*RECORDED DATA*.
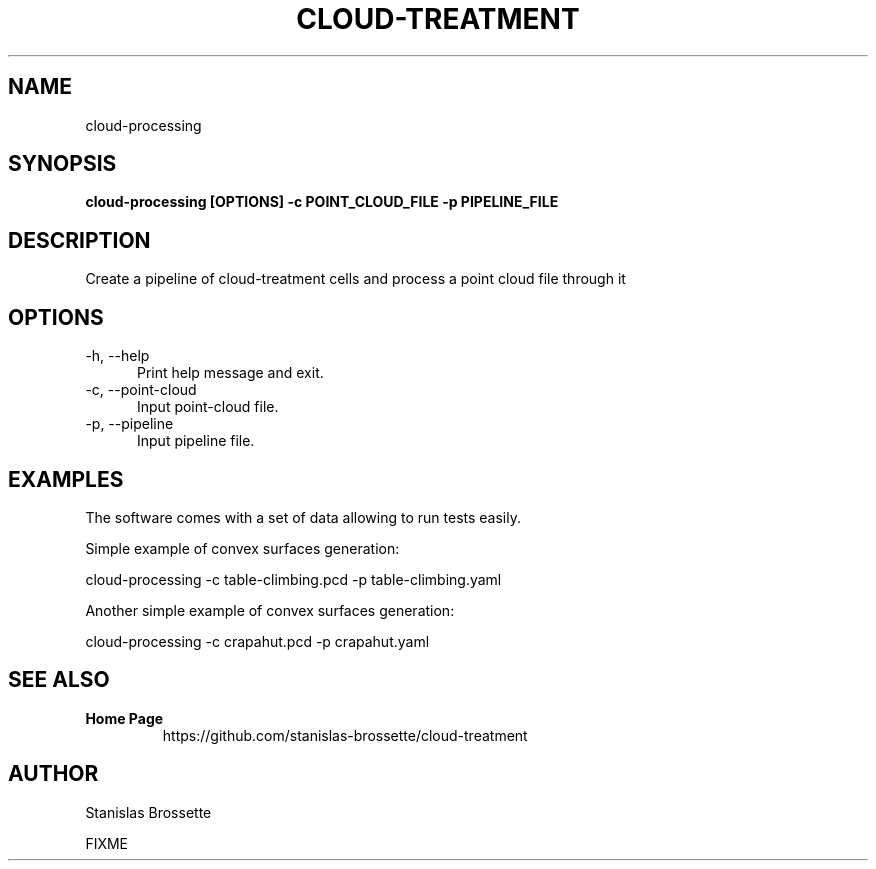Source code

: .TH CLOUD-TREATMENT 1

.SH NAME

cloud-processing

.SH SYNOPSIS

.B cloud-processing [OPTIONS] -c POINT_CLOUD_FILE -p PIPELINE_FILE

.SH DESCRIPTION

Create a pipeline of cloud-treatment cells and process a point cloud file through it

.SH OPTIONS

.TP 5
\-h, \-\-help
Print help message and exit.
.TP 5
\-c, \-\-point-cloud
Input point-cloud file.
.TP 5
\-p, \-\-pipeline
Input pipeline file.


.SH EXAMPLES

The software comes with a set of data allowing to run tests easily.

Simple example of convex surfaces generation:

 cloud-processing -c table-climbing.pcd -p table-climbing.yaml

Another simple example of convex surfaces generation:

 cloud-processing -c crapahut.pcd -p crapahut.yaml

.SH SEE ALSO

.TP
.B Home Page
https://github.com/stanislas-brossette/cloud-treatment

.SH AUTHOR
Stanislas Brossette

FIXME
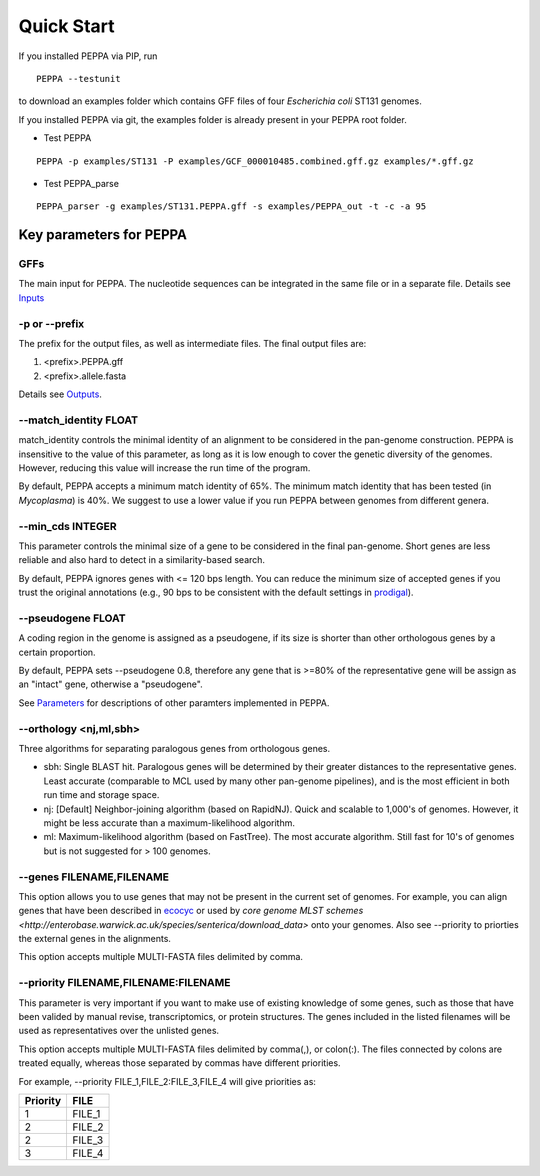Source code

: Quick Start
***************
If you installed PEPPA via PIP, run
::

  PEPPA --testunit

to download an examples folder which contains GFF files of four *Escherichia coli* ST131 genomes. 

If you installed PEPPA via git, the examples folder is already present in your PEPPA root folder. 

* Test PEPPA

::

  PEPPA -p examples/ST131 -P examples/GCF_000010485.combined.gff.gz examples/*.gff.gz

* Test PEPPA_parse

::

  PEPPA_parser -g examples/ST131.PEPPA.gff -s examples/PEPPA_out -t -c -a 95

Key parameters for PEPPA
===========================
GFFs
-------------------------

The main input for PEPPA. The nucleotide sequences can be integrated in the same file or in a separate file. Details see `Inputs <inputs.rst>`_

-p or --prefix
-------------------------

The prefix for the output files, as well as intermediate files. The final output files are:

1. <prefix>.PEPPA.gff
2. <prefix>.allele.fasta

Details see `Outputs <outputs.rst>`_.

--match_identity FLOAT
-------------------------
match_identity controls the minimal identity of an alignment to be considered in the pan-genome construction. PEPPA is insensitive to the value of this parameter, as long as it is low enough to cover the genetic diversity of the genomes. However, reducing this value will increase the run time of the program. 

By default, PEPPA accepts a minimum match identity of 65%. The minimum match identity that has been tested (in *Mycoplasma*) is 40%. We suggest to use a lower value if you run PEPPA between genomes from different genera.

--min_cds INTEGER
-------------------------
This parameter controls the minimal size of a gene to be considered in the final pan-genome. Short genes are less reliable and also hard to detect in a similarity-based search. 

By default, PEPPA ignores genes with <= 120 bps length. You can reduce the minimum size of accepted genes if you trust the original annotations (e.g., 90 bps to be consistent with the default settings in `prodigal  <http://gensoft.pasteur.fr/docs/prodigal/2.50/_README>`_). 

--pseudogene FLOAT
-------------------------
A coding region in the genome is assigned as a pseudogene, if its size is shorter than other orthologous genes by a certain proportion.

By default, PEPPA sets --pseudogene 0.8, therefore any gene that is >=80% of the representative gene will be assign as an "intact" gene, otherwise a "pseudogene". 

See `Parameters <parameters.rst>`_ for descriptions of other paramters implemented in PEPPA. 

--orthology <nj,ml,sbh>
-------------------------
Three algorithms for separating paralogous genes from orthologous genes. 

* sbh: Single BLAST hit. Paralogous genes will be determined by their greater distances to the representative genes. Least accurate (comparable to MCL used by many other pan-genome pipelines), and is the most efficient in both run time and storage space. 
* nj: [Default] Neighbor-joining algorithm (based on RapidNJ). Quick and scalable to 1,000's of genomes. However, it might be less accurate than a maximum-likelihood algorithm. 
* ml: Maximum-likelihood algorithm (based on FastTree). The most accurate algorithm. Still fast for 10's of genomes but is not suggested for > 100 genomes. 

--genes FILENAME,FILENAME
-------------------------
This option allows you to use genes that may not be present in the current set of genomes. For example, you can align genes that have been described in `ecocyc <https://ecocyc.org/>`_ or used by `core genome MLST schemes <http://enterobase.warwick.ac.uk/species/senterica/download_data>` onto your genomes. Also see --priority to priorties the external genes in the alignments.

This option accepts multiple MULTI-FASTA files delimited by comma. 

--priority FILENAME,FILENAME:FILENAME
----------------------------------------
This parameter is very important if you want to make use of existing knowledge of some genes, such as those that have been valided by manual revise, transcriptomics, or protein structures. The genes included in the listed filenames will be used as representatives over the unlisted genes. 

This option accepts multiple MULTI-FASTA files delimited by comma(,), or colon(:). The files connected by colons are treated equally, whereas those separated by commas have different priorities. 

For example, --priority FILE_1,FILE_2:FILE_3,FILE_4 will give priorities as: 

+--------+------+
|Priority|FILE  |
+========+======+
|1       |FILE_1|
+--------+------+
|2       |FILE_2|
+--------+------+
|2       |FILE_3|
+--------+------+
|3       |FILE_4|
+--------+------+
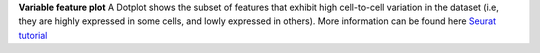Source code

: **Variable feature plot**
A Dotplot shows the subset of features that exhibit high cell-to-cell variation in the dataset (i.e, they are highly expressed in some cells, and lowly expressed in others). More information can be found here `Seurat tutorial <https://satijalab.org/seurat/articles/pbmc3k_tutorial>`_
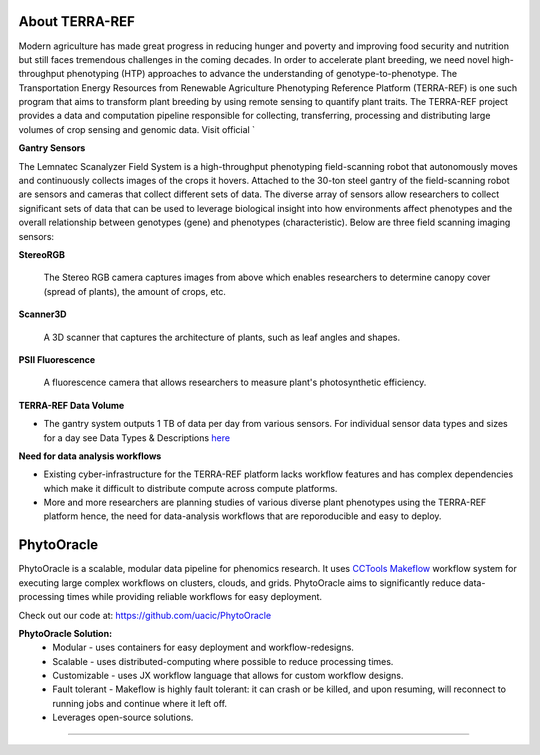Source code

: About TERRA-REF
---------------

Modern agriculture has made great progress in reducing hunger and poverty and improving food security and nutrition but still faces tremendous challenges in the coming decades. In order to accelerate plant breeding, we need novel high-throughput phenotyping (HTP) approaches to advance the understanding of genotype-to-phenotype. The Transportation Energy Resources from Renewable Agriculture Phenotyping Reference Platform (TERRA-REF) is one such program that aims to transform plant breeding by using remote sensing to quantify plant traits. The TERRA-REF project provides a data and computation pipeline responsible for collecting, transferring, processing and distributing large volumes of crop sensing and genomic data. Visit official `

|gantry|_


**Gantry Sensors**

|gantry_sensors|_


The Lemnatec Scanalyzer Field System is a high-throughput phenotyping field-scanning robot that autonomously moves and continuously collects images of the crops it hovers. Attached to the 30-ton steel gantry of the field-scanning robot are sensors and cameras that collect different sets of data. The diverse array of sensors allow researchers to collect significant sets of data that can be used to leverage biological insight into how environments affect phenotypes and the overall relationship between genotypes (gene) and phenotypes (characteristic). Below are three field scanning imaging sensors:
 
  
**StereoRGB**
  
  	The Stereo RGB camera captures images from above which enables researchers to determine canopy cover (spread of plants), the  amount of crops, etc.
	
**Scanner3D**
  
  	A 3D scanner that captures the architecture of plants, such as leaf angles and shapes.
	
**PSII Fluorescence**
  
  	A fluorescence camera that allows researchers to measure plant's photosynthetic efficiency.
	

**TERRA-REF Data Volume**

- The gantry system outputs 1 TB of data per day from various sensors. For individual sensor data types and sizes for a day see Data Types & Descriptions `here <https://phytooracle.readthedocs.io/en/latest/Input_data.html>`_

	
**Need for data analysis workflows**

- Existing cyber-infrastructure for the TERRA-REF platform lacks workflow features and has complex dependencies which make it difficult to distribute compute across compute platforms.
- More and more researchers are planning studies of various diverse plant phenotypes using the TERRA-REF platform hence, the need for data-analysis workflows that are reporoducible and easy to deploy.


**PhytoOracle**
---------------

PhytoOracle is a scalable, modular data pipeline for phenomics research. It uses `CCTools <http://ccl.cse.nd.edu/>`_ `Makeflow <http://ccl.cse.nd.edu/software/makeflow/>`_ workflow system for executing large complex workflows on clusters, clouds, and grids. PhytoOracle aims to significantly reduce data-processing times while providing reliable workflows for easy deployment.

Check out our code at: https://github.com/uacic/PhytoOracle

**PhytoOracle Solution:**
	- Modular - uses containers for easy deployment and workflow-redesigns.
	- Scalable - uses distributed-computing where possible to reduce processing times.
	- Customizable - uses JX workflow language that allows for custom workflow designs.
	- Fault tolerant - Makeflow is highly fault tolerant: it can crash or be killed, and upon resuming, will reconnect to running jobs and continue where it left off.
	- Leverages open-source solutions.

|general_concept_map|_





----

.. |general_concept_map| image:: ../pics/general_concept_map.png
    :width: 600
.. _general_concept_map: 
.. |gantry| image:: ../pics/gantry.png
    :width: 600
.. _gantry: 
.. |gantry_sensors| image:: ../pics/gantry-sensors.png
    :width: 600
.. _gantry_sensors: 
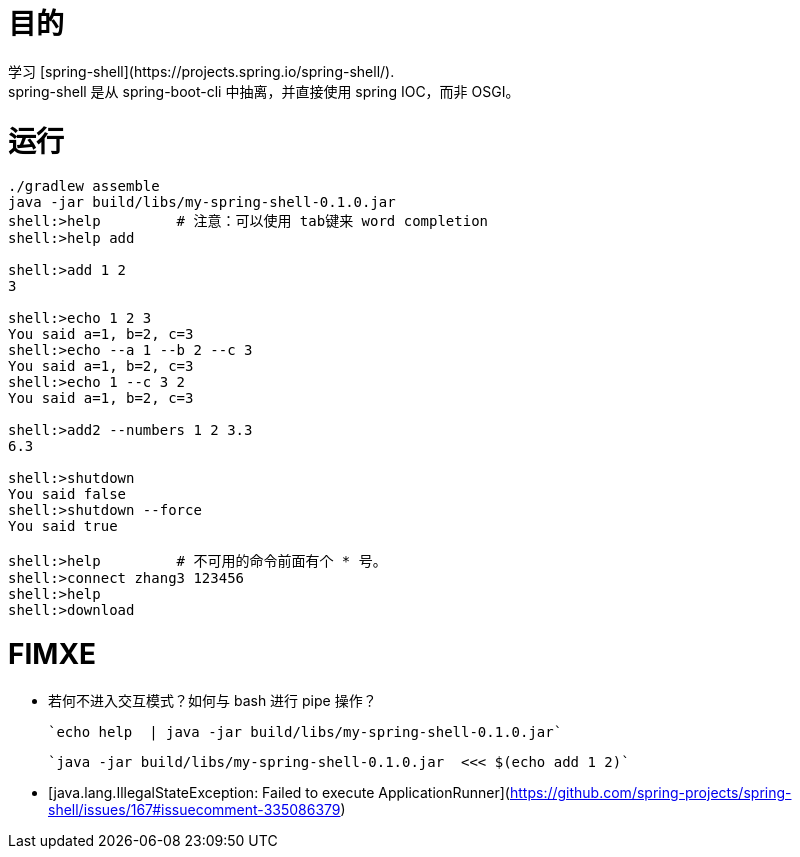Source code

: 

# 目的
学习 [spring-shell](https://projects.spring.io/spring-shell/).
spring-shell 是从 spring-boot-cli 中抽离，并直接使用 spring IOC，而非 OSGI。


# 运行

```bash
./gradlew assemble
java -jar build/libs/my-spring-shell-0.1.0.jar
shell:>help         # 注意：可以使用 tab键来 word completion
shell:>help add

shell:>add 1 2 
3

shell:>echo 1 2 3               
You said a=1, b=2, c=3
shell:>echo --a 1 --b 2 --c 3   
You said a=1, b=2, c=3
shell:>echo 1 --c 3 2           
You said a=1, b=2, c=3

shell:>add2 --numbers 1 2 3.3
6.3

shell:>shutdown
You said false
shell:>shutdown --force
You said true

shell:>help         # 不可用的命令前面有个 * 号。
shell:>connect zhang3 123456
shell:>help
shell:>download
```


# FIMXE

- 若何不进入交互模式？如何与 bash 进行 pipe 操作？

    `echo help  | java -jar build/libs/my-spring-shell-0.1.0.jar`
    
    `java -jar build/libs/my-spring-shell-0.1.0.jar  <<< $(echo add 1 2)`

- [java.lang.IllegalStateException: Failed to execute ApplicationRunner](https://github.com/spring-projects/spring-shell/issues/167#issuecomment-335086379)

*WHAT IS EXPECTED*.
Go through the material and report each line that holds the string "delimited".

*EXPECTED ANSWER*.
This option accepts multiple MULTI-FASTA files delimited by comma. 
This option accepts multiple MULTI-FASTA files delimited by comma(,), or colon(:). The files connected by colons are treated equally, whereas those separated by commas have different priorities. 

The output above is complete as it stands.